── Dokumenttext

Cmd/Ctrl + L - Chat öffnen
Cmd/Ctrl + I - Inline Edit
Highlight + Cmd/Ctrl + Shift + L - Context hinzufügen

Option 4: RAG API (mit Codebase-Kontext)

curl http://localhost:8082/v1/chat/completions \
  -H "Content-Type: application/json" \
  -d '{
    "messages": [
      {"role": "user", "content": "How do we handle authentication in our backend?"}
    ],
    "use_rag": true
  }'

Die API sucht automatisch in eurer Codebase nach relevanten Code-Beispielen!

────

#### Arbeitsauftrag:
Übernimm den gesamten Dokumenttext zu den Tastenkürzeln und zur RAG-API Zeichen für Zeichen und ohne Änderungen.

── Angezeigte Einträge

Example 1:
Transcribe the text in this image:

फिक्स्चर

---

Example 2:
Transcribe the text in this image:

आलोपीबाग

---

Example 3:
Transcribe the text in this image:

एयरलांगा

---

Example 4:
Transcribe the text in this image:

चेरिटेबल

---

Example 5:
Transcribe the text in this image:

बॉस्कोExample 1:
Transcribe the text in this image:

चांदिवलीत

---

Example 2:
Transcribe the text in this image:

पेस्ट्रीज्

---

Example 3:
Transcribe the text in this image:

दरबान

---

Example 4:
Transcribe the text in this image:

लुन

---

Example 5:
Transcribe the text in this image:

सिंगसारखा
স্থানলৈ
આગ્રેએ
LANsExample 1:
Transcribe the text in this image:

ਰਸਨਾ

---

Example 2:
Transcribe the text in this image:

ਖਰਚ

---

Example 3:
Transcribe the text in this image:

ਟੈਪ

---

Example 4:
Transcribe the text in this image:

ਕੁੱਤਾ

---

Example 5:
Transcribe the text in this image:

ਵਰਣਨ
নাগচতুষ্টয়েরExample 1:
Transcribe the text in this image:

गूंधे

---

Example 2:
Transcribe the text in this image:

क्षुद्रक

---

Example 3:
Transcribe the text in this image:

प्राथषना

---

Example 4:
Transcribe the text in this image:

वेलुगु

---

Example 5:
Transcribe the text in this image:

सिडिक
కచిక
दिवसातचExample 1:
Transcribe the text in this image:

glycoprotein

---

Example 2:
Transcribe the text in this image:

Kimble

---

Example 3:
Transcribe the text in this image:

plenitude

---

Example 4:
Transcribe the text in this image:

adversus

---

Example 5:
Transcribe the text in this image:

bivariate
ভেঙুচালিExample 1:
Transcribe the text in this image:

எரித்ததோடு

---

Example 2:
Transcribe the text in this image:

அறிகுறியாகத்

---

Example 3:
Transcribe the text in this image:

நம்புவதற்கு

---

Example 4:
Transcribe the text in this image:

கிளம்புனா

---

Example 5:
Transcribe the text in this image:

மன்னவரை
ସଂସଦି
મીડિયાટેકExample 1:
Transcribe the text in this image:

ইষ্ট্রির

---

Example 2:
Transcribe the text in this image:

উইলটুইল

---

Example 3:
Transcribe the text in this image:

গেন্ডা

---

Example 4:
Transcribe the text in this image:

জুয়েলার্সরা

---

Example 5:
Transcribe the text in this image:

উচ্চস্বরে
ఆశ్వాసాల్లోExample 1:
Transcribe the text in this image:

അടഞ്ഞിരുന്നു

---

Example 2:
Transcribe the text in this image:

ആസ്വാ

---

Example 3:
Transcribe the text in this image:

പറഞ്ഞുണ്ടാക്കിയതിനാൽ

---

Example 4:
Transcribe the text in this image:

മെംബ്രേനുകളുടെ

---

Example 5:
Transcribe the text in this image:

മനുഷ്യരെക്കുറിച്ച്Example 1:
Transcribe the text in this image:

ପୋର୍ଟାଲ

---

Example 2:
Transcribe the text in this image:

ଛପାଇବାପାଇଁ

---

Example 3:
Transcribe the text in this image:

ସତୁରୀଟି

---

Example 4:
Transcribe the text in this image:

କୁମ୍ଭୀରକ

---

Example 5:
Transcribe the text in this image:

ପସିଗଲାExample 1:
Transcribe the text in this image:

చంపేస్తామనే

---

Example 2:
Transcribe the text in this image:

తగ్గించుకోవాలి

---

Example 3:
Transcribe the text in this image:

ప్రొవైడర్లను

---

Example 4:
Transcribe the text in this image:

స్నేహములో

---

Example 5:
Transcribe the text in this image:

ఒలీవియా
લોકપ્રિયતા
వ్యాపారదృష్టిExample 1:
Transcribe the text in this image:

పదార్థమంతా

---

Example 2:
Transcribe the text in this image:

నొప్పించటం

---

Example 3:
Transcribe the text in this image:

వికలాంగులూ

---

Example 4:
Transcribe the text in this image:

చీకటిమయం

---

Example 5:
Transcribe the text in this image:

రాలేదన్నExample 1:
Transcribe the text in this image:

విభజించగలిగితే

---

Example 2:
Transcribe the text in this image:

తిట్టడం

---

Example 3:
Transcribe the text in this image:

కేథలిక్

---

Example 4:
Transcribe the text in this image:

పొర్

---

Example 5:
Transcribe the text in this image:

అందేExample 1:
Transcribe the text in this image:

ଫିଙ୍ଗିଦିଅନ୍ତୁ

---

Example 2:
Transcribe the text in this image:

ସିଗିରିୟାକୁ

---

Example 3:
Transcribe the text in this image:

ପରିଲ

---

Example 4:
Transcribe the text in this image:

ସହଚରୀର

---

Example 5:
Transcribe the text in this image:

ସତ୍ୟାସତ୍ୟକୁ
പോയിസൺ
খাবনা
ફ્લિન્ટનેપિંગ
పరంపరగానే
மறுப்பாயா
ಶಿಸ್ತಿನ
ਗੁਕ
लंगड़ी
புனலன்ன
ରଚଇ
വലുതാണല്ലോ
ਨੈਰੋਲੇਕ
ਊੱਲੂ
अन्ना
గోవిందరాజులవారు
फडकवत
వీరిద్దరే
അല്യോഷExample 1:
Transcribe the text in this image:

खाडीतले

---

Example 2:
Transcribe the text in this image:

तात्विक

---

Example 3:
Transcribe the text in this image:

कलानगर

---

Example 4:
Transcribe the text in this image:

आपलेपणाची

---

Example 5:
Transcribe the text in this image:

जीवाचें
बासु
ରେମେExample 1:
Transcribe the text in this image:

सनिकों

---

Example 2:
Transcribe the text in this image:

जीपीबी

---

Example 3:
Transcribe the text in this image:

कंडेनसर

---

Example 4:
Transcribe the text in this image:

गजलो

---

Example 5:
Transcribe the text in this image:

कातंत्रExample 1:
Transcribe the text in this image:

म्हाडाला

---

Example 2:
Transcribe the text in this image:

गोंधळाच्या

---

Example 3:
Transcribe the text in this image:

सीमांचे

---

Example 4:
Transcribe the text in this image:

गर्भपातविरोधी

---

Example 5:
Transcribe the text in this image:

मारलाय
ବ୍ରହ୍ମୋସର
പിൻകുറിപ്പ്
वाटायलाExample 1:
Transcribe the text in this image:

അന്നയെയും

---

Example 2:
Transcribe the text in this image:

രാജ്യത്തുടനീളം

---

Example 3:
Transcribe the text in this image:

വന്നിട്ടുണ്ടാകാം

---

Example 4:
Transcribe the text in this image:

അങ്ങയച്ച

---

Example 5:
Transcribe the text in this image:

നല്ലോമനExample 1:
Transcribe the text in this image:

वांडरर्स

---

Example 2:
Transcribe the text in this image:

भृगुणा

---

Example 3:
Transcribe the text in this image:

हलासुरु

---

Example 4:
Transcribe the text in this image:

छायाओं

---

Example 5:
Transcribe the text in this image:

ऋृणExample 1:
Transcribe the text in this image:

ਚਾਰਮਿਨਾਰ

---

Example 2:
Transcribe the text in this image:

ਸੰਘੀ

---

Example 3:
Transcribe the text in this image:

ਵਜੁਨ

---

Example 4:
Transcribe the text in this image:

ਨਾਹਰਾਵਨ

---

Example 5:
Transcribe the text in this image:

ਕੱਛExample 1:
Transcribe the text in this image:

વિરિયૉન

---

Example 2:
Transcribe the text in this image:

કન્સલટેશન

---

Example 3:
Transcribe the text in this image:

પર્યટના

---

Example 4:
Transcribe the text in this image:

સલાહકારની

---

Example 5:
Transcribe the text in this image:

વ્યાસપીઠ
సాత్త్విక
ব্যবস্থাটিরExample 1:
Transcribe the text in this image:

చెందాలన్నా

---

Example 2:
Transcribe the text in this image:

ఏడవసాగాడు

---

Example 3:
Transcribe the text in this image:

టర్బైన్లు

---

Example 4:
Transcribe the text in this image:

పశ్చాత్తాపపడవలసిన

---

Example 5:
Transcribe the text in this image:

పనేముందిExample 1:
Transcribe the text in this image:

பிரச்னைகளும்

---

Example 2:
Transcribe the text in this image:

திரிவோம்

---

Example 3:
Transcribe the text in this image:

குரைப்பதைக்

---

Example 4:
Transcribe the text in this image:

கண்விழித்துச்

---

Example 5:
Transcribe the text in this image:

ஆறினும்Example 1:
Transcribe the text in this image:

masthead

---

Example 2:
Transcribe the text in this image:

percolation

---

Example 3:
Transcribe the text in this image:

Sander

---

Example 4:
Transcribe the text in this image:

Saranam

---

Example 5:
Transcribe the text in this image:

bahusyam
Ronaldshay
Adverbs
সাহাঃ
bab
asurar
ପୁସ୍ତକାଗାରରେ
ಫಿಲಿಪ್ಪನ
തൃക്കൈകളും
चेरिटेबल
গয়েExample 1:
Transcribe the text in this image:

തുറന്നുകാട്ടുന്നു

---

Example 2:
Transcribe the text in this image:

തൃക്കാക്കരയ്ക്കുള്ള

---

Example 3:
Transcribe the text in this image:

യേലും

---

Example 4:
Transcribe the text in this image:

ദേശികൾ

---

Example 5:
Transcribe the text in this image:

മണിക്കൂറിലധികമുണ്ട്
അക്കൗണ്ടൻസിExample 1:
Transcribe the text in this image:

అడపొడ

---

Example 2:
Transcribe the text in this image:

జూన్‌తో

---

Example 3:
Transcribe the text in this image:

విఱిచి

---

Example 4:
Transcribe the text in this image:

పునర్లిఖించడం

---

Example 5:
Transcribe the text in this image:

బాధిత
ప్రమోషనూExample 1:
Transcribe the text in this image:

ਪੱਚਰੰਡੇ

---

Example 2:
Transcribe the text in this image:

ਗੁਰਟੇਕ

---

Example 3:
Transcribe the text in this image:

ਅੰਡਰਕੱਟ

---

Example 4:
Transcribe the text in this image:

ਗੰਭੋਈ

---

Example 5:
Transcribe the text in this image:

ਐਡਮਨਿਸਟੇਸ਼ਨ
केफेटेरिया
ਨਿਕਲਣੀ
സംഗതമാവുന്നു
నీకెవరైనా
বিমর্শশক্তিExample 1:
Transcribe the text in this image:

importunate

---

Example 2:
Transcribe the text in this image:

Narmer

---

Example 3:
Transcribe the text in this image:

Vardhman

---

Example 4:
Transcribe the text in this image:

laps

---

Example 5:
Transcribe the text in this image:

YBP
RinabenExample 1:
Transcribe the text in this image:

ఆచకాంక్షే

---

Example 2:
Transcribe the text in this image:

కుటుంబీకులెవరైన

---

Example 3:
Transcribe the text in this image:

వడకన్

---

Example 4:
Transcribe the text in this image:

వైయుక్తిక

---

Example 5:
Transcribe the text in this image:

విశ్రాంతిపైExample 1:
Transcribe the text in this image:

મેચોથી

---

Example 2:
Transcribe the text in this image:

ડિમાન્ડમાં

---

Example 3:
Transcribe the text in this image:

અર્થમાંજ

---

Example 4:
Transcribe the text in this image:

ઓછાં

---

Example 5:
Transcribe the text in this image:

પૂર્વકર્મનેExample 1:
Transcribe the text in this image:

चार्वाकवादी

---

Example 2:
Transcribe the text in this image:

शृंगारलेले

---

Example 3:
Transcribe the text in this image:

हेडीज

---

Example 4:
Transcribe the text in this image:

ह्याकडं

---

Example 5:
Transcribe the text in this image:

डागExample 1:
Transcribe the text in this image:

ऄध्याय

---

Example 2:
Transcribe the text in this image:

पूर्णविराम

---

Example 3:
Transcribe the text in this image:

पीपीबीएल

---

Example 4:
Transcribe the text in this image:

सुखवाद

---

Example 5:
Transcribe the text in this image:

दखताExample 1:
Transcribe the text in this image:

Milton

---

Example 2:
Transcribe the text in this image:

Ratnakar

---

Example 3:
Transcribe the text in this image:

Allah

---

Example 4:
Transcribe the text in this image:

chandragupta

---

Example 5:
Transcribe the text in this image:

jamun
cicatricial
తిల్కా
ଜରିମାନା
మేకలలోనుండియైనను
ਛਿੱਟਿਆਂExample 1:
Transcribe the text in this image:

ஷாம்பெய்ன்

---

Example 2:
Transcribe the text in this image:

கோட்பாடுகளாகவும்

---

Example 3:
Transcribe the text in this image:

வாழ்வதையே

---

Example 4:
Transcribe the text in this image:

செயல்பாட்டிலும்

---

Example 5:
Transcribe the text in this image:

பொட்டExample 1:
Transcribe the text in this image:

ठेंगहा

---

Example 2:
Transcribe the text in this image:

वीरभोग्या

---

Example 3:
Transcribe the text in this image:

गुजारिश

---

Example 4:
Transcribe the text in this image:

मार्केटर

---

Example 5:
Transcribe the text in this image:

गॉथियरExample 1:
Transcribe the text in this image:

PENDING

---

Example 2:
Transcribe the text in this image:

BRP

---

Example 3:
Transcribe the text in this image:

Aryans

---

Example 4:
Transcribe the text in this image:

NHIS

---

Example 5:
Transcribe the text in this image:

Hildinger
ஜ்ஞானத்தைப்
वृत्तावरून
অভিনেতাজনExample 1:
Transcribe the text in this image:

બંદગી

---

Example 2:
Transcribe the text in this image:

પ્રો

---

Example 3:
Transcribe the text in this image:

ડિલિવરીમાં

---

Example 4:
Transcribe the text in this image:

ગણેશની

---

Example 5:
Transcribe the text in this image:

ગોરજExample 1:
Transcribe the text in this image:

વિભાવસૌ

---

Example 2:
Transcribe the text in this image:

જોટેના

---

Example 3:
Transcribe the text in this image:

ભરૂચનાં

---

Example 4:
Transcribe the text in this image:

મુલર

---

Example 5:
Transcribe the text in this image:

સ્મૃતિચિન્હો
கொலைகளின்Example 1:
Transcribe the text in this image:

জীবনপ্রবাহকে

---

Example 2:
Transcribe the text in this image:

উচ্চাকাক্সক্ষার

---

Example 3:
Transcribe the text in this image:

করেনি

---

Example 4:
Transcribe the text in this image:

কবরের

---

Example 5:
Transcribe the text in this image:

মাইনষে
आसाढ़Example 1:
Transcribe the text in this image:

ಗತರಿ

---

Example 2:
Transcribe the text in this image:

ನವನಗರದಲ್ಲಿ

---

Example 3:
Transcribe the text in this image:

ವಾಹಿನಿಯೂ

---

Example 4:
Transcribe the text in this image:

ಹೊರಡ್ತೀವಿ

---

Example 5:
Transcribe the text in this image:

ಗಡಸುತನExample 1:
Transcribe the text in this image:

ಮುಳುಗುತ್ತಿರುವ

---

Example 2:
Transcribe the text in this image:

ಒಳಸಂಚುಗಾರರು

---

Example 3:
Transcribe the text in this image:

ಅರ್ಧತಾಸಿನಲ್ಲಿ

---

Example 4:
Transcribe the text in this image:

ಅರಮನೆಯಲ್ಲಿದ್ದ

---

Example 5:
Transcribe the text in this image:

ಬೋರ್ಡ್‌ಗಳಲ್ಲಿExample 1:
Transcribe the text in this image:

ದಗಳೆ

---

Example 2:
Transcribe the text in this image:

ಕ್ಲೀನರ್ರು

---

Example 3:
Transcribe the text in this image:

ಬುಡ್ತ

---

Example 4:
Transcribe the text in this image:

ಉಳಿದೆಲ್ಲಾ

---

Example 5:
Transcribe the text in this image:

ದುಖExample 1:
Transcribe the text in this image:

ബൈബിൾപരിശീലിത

────

#### Lösung zur Aufgabe:
Cmd/Ctrl + L - Chat öffnen
Cmd/Ctrl + I - Inline Edit
Highlight + Cmd/Ctrl + Shift + L - Context hinzufügen

Option 4: RAG API (mit Codebase-Kontext)

curl http://localhost:8082/v1/chat/completions \
  -H "Content-Type: application/json" \
  -d '{
    "messages": [
      {"role": "user", "content": "How do we handle authentication in our backend?"}
    ],
    "use_rag": true
  }'

Die API sucht automatisch in eurer Codebase nach relevanten Code-Beispielen!